Sunday 24 June 2012

Elvira, Mistress of the Dark (1988)




"How's your head?"

"I haven't had any complaints yet…"

I love goth girls. I have a bit of a thing for them. Also, I love witty women. I have a thing for them, too. Elvira is, in fact, my dream woman, although perhaps one might venture to criticise her cooking skills. That's a plus before we even start. The fact that the film is extremely funny is an added bonus. Not bad for a film I'd barely heard of just a couple of weeks ago.

Just as a bit of a primer for my fellow non-Americans, Elvira (Cassandra Peterson) was a sort of Vampira for the 1980s, but with added irony and witticisms, a sort of Mystery Science Theater 3000, but with bigger boobs and, judging by the evidence of this film, a lot more wit. She's sexy, sassy, and looks fantastic with a really big gun.

We first see her in an LA television studio, commenting on a 1950s sci-fi B movie of exactly the type I've come to know a fair bit more in the recent weeks of this blog. It isn't long, though, before she loses the job and has to somehow raise $50,000 so that she can perform at Vegas. It's all rather unfortunate for her, but let's be fair; a film's gotta have a plot. And said plot soon throws up a rather well-timed inheritance over in less-liberal-than-expected Massachusetts, right on the opposite coast, meaning we get a brief but rather cool montage of Elvira travelling through America in the coolest car known to humanity.

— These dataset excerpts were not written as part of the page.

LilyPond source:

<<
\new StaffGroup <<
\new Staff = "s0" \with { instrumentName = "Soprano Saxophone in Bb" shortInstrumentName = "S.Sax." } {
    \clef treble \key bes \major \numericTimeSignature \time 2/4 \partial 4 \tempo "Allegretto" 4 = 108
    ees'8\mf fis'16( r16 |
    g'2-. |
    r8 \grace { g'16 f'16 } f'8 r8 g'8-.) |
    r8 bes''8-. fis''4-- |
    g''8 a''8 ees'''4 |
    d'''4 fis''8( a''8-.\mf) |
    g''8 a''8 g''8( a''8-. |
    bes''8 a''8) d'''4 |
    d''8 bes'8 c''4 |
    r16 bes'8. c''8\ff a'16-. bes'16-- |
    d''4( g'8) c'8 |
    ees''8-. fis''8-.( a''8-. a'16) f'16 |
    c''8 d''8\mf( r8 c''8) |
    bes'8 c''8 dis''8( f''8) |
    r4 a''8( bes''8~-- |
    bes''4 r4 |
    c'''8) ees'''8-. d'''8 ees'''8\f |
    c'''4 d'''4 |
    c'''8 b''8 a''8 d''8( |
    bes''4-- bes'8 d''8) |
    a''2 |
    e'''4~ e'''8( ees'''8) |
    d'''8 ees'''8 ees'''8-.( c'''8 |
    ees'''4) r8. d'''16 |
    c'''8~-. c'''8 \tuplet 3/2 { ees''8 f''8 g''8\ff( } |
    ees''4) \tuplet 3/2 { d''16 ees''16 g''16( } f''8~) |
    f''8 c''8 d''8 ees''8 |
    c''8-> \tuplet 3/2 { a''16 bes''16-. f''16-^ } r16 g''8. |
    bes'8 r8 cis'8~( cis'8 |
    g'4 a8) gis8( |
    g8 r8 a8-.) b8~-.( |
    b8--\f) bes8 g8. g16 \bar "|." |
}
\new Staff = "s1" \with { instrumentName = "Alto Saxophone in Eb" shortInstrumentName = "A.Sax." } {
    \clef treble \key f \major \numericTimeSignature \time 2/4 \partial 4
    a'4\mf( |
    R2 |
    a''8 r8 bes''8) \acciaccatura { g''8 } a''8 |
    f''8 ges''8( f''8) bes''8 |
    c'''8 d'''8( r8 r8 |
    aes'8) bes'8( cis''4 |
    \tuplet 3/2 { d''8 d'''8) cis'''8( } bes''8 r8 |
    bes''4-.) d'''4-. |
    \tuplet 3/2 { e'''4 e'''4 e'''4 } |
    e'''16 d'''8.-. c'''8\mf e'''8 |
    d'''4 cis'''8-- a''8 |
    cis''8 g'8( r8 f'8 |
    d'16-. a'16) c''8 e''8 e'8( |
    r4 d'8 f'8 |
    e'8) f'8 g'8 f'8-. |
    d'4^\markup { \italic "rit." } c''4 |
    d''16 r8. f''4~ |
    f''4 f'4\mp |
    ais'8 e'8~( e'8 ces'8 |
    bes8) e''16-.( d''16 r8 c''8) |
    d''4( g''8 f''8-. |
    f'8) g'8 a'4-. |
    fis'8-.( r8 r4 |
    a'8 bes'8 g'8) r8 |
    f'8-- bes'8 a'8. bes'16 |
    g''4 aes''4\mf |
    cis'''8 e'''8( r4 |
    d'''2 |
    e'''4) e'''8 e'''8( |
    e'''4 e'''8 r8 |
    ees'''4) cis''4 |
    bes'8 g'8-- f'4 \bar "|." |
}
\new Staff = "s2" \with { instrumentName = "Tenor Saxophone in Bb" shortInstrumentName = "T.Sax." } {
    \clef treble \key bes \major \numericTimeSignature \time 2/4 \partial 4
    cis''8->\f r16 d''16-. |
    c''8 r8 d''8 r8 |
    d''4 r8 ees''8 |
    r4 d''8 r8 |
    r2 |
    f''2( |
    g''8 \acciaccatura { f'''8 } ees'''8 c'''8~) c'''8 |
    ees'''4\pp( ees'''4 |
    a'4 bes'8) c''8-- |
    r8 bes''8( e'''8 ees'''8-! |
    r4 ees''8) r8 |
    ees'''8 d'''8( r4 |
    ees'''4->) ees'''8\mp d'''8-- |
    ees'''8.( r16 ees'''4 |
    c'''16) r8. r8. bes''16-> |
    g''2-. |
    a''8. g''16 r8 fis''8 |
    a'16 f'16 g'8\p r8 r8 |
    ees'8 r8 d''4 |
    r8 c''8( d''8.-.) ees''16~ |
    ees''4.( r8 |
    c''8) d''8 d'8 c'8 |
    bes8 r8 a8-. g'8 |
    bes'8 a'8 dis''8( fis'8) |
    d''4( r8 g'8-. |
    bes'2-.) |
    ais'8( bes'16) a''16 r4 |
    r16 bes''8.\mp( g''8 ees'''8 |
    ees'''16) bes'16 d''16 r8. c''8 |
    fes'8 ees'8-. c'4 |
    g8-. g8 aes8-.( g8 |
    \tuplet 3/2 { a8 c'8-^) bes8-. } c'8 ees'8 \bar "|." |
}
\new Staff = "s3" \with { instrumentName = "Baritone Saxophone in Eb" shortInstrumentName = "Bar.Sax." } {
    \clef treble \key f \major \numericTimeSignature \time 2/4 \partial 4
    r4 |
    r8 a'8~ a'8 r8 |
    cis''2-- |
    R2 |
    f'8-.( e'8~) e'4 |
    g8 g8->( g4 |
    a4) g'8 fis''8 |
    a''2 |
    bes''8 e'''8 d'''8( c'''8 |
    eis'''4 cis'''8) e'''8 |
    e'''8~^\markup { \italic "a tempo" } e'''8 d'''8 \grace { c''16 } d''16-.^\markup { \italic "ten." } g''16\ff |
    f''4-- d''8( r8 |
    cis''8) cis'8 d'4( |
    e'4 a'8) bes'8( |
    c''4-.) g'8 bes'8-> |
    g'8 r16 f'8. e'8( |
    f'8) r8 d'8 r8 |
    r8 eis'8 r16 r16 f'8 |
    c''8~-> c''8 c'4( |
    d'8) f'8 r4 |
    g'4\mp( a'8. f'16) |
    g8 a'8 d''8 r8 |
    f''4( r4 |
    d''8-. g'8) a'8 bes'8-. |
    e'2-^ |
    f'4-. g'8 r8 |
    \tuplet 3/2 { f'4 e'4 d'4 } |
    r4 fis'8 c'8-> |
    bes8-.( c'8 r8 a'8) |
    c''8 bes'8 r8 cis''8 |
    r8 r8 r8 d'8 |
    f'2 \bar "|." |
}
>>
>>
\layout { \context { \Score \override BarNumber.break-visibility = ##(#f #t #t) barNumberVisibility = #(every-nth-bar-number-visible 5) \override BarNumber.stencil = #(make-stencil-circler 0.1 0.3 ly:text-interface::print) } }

When she arrives, though, she discovers a town full of the most horrible people imaginable, proper old-fashioned New England Puritans who are- in the phrase cheerfully stolen from H.L. Mencken by Elvira's bit on the side, Bob- terrified that someone, somewhere, might be having fun. So terrified, in fact, that the whole town is quite happy to burn Elvira as a witch without a trial or anything, in deference to good old Massachusetts tradition. It's all good fun, so I think perhaps we ought to gloss over the fact that it isn't 1692 any more, and the USA has a Constitution and everything now. It's an old-fashioned town.

Edie McClurg gives great ham as the delightfully boo-worthy Chastity Pariah, who is responsible for perhaps the most unlikely act of face-sitting in cinematic history. But we also get some pleasingly nefarious moustache twirling from the suitably evil W. Morgan Sheppard as Uncle Vinnie.

On top of this there are loads of naughty double-entendres and some fantastic, subtle sight gags, one of which involves the unfortunate placing of a letter "E", but my favourite was the group of kids toasting marshmallows at Elvira's witch-burning. There's even an issue of Amazing Spider-Man on screen with the cover, I believe, by the one and only Todd MacFarlane. We might not know a lot about Elvira on this side of the pond, but the film is well worth seeing and very, very funny.